As with any cool new open source software I find, I instantly thought of a great use for it. I made my way over to GoDaddy and Sedo to input a couple of keywords in search of a domain name related to my next short lived venture. Within a few minutes I had a new domain name for my new Plogger site, and a few minutes later I had my site online and ready to go. The actually inputting of content was the part that involved a lot of work, albeit simple work, but I still moved on to something new within a week or two. If programmers would just stop building new open source software, I might actually have a shot at sticking with one of my ideas.

Okay, that’s a lie. I still pay for commercial scripts I like too, and that’s a complete waste of money when I move on to something else so quickly. I guess I should encourage programmers to keep writing free code because at least it keeps me from blowing even more dough on commercial scripts. I just can’t help it. I have a creators mentality and not a nurturers one. *pounding chest*

I know you’re dying to know what my Plogger idea was, right? Well, I’m going to tell you anyway. I thought it might be cool to use this software to create a website of viewable and printable menus. Some fast food joints and restaurants have menus online on their individual websites, and others don’t have any menu online. I thought it would be cool to create a massive collection of menu images organized by area.
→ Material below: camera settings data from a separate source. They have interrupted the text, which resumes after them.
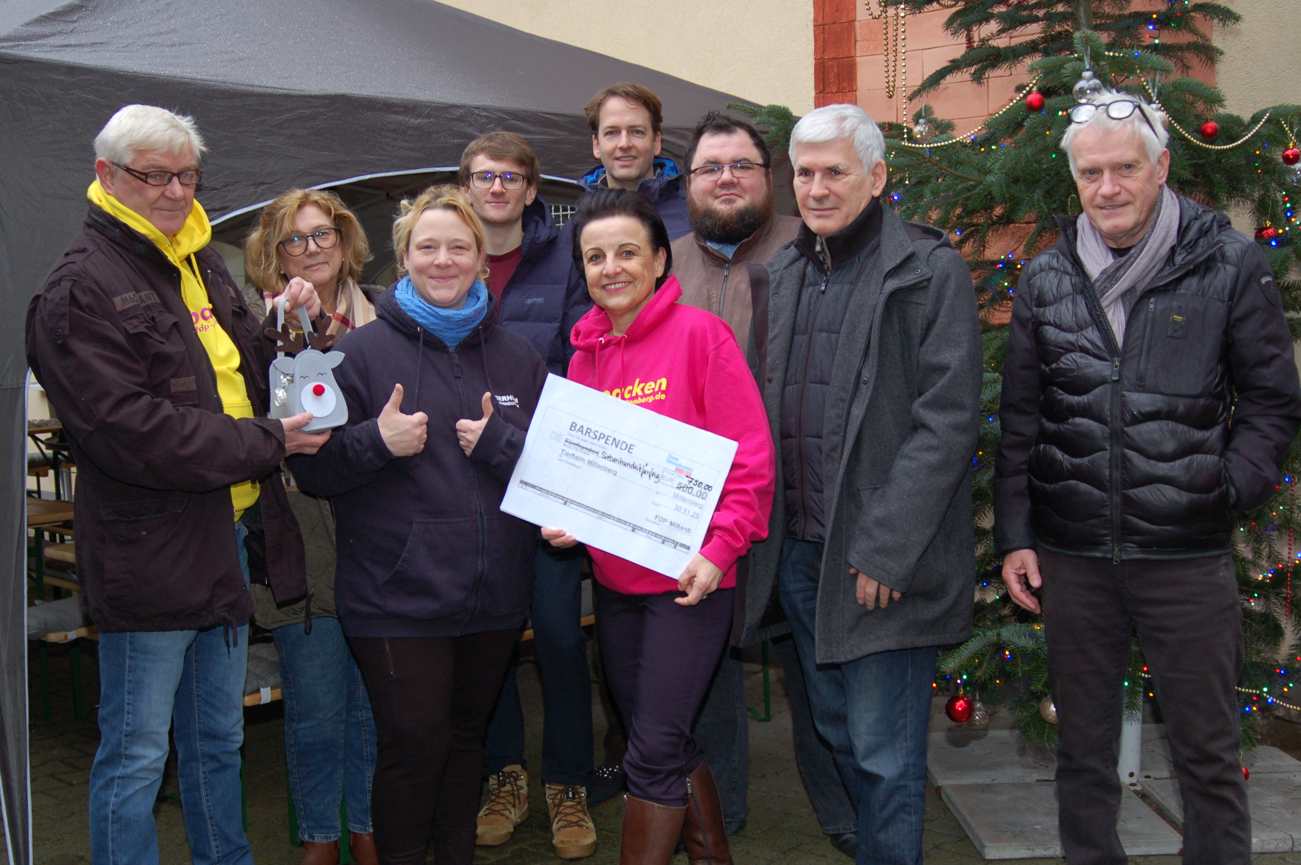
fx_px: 1552
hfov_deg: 45.5
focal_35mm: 43
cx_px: 646
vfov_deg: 31.1
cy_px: 433
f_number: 4
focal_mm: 28
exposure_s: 1/60
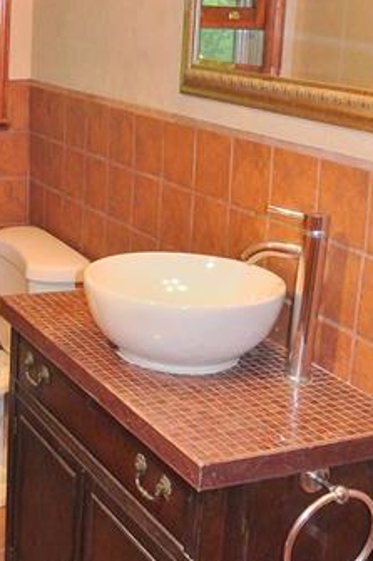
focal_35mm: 62
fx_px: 965
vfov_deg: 32.4
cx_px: 125
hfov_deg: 21.8
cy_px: 251
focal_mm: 10
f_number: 3.5
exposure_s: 1/60
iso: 1800
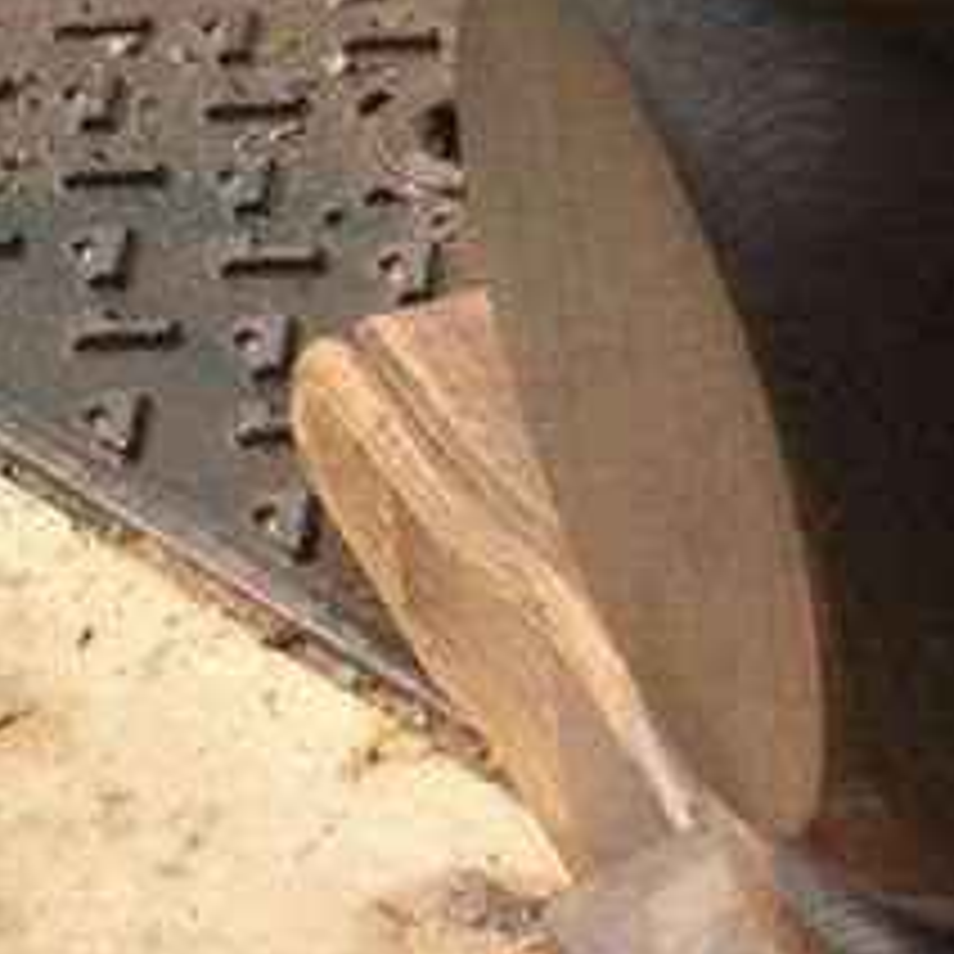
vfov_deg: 10.6
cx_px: 1080
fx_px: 5020
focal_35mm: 161
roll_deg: +2.7
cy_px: 1298
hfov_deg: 10.7
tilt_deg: -41.5
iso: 25
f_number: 2.2
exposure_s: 1/855
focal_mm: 4.15
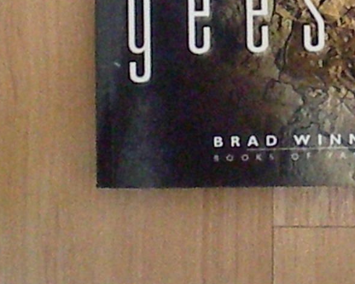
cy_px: -60
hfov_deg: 18.8
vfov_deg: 14.7
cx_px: 284
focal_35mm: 101
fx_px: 1061
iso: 1800
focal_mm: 6.3
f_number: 3.1
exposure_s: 1/56.4
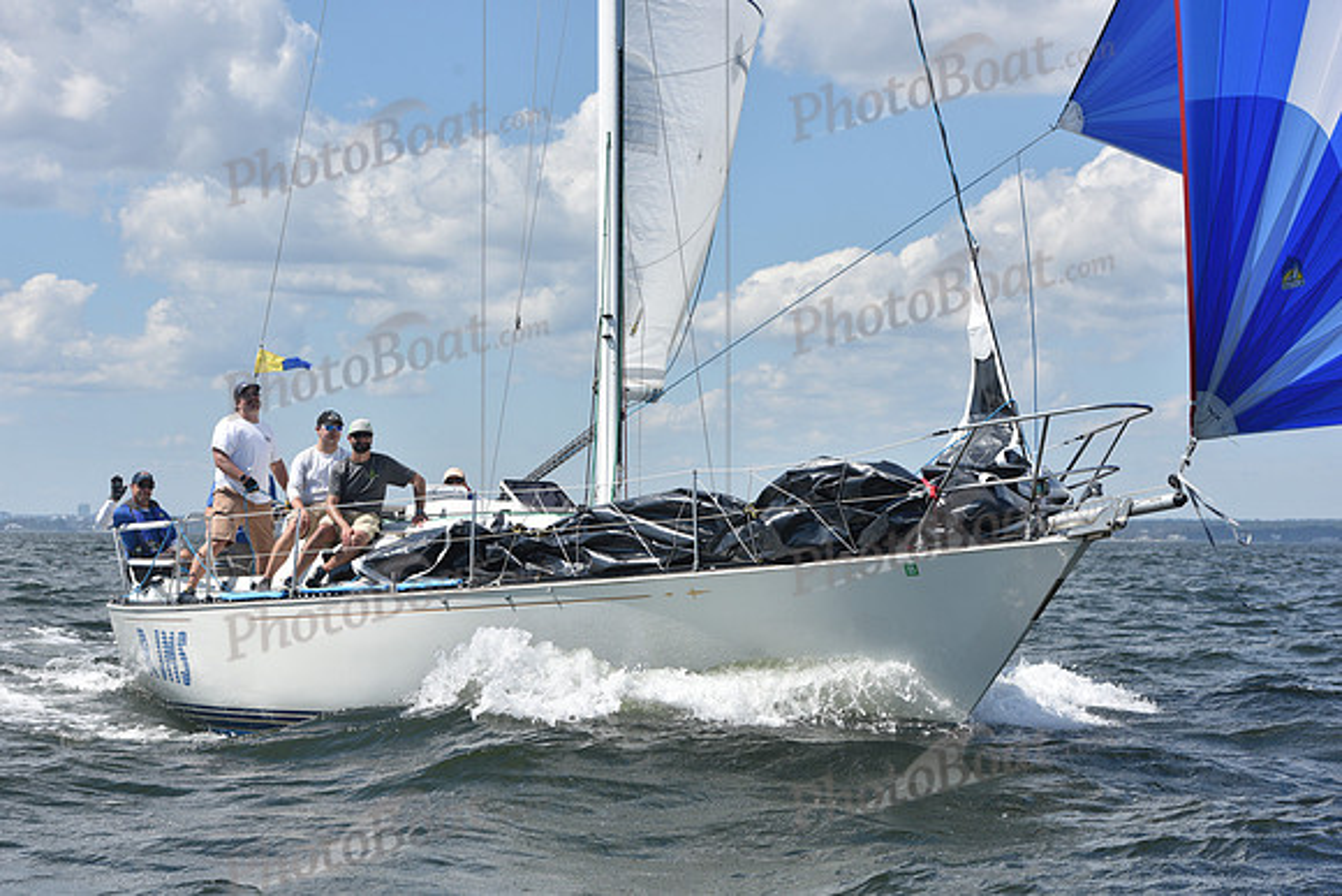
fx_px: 3169
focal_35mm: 85
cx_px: 671
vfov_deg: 16.1
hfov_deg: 23.9
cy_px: 448
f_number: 9
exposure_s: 1/1250
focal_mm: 85
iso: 320
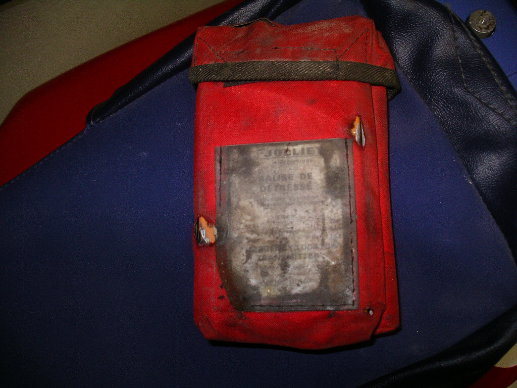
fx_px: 553
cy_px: 194
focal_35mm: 37
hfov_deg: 50.1
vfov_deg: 38.7
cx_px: 258
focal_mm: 7.8
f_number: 2.8
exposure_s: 1/40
So there you have it. I just gave away one of my next greatest ideas. Surely not an original, but for about a week I thought it was going to be the biggest and the best. After I scanned all the fast food menus in my junk drawer, I realized I was going to have to either solicit restaurants for menus through email or phone or actually hit the road and do it in person. I chose to do neither and write about it instead, then move on to the next great piece of open source software.